また、奥田氏は地元の農家だけの活性を考えているのではない。 奥田氏は、兵庫県豊岡市から寂れた三原谷地区の農家の復興の依頼を受けた。ただし、地元のレストラン経営者の参画を条件とした。奥田氏は、地元のシェフと農家を訪れて食材の味を確かめ、地元の食材にあったメニューを創作し、地域の人に試食してもらった。地方のレストランと農家の共生をはかることで日本の農家を再生させるという大きな志を抱いている。
このようにして、これまで奥田氏は全国20カ所に及ぶ地方の「食の指揮官」を引き受けてきた。 地元の有望なシェフたちに、奥田氏のノウハウを伝授する。
しかし「理想と現実は違う。地方ではラーメン屋ぐらいしか儲からない。」という声の中、志のある料理人を発掘し、育成していくことはきわめて難しい。さらには、距離と時間の壁が立ちはだかる。 奥田氏から直接ノウハウを学ぶ機会は限られている。
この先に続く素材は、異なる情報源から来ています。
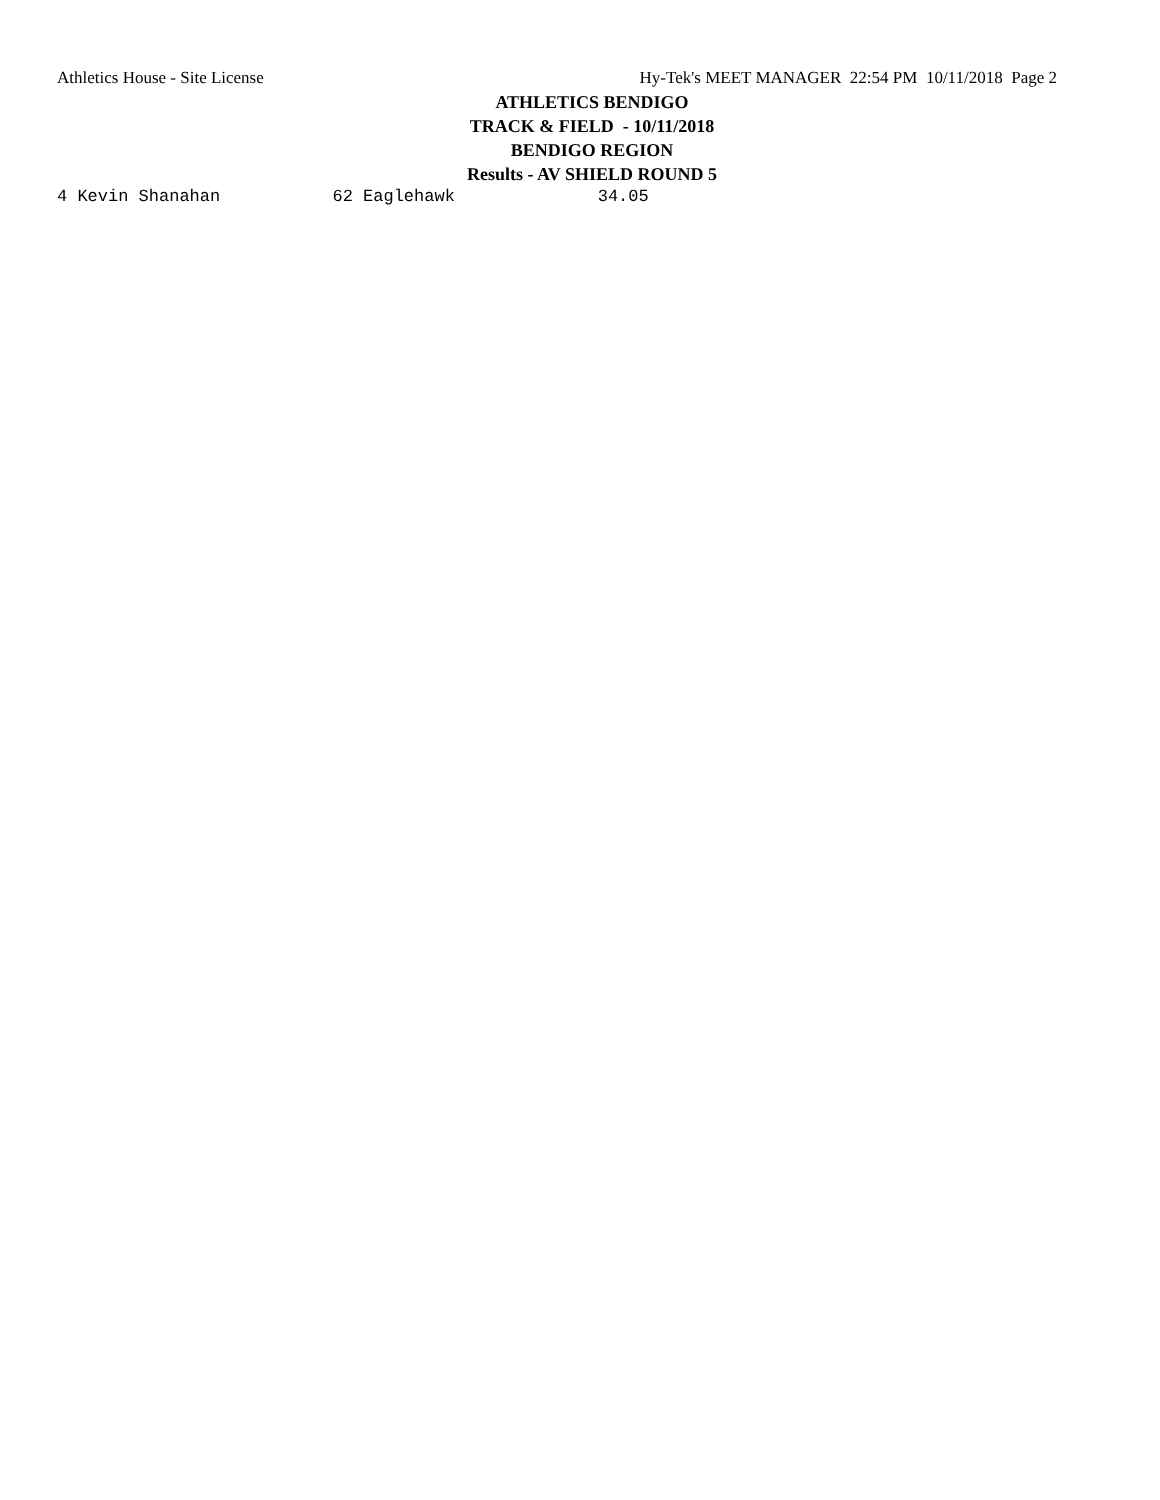Athletics House - Site License Hy-Tek's MEET MANAGER 22:54 PM 10/11/2018 Page 2
ATHLETICS BENDIGO
TRACK & FIELD - 10/11/2018
BENDIGO REGION
Results - AV SHIELD ROUND 5
4 Kevin Shanahan           62 Eaglehawk              34.05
奥田氏の「弟子」となった彼らは、見よう見まねで、地元で生産者めぐりをして新たなメニュー作りを始める。ごく普通の地方レストランの料理人が、自分の店の経営を成立させながら、奥田氏の高い理想を受け継ごうとしている。
ドラッカーは、かつての通信販売会社シアーズのミッションについて、「農家のためにバイヤー役を務めることである。」と定義している。
このミッションでは、取るべき行動は農家が必要とする優れた製品を安く安全確実に提供することである。 我々も、仕事をする上でミッションを持ってお客様へ最善価値を提供していくためなら、時には同業者との共生も必要である。そうすることで自然とお客様との信頼関係ができ、顧客創造した成果が生まれることは間違いない。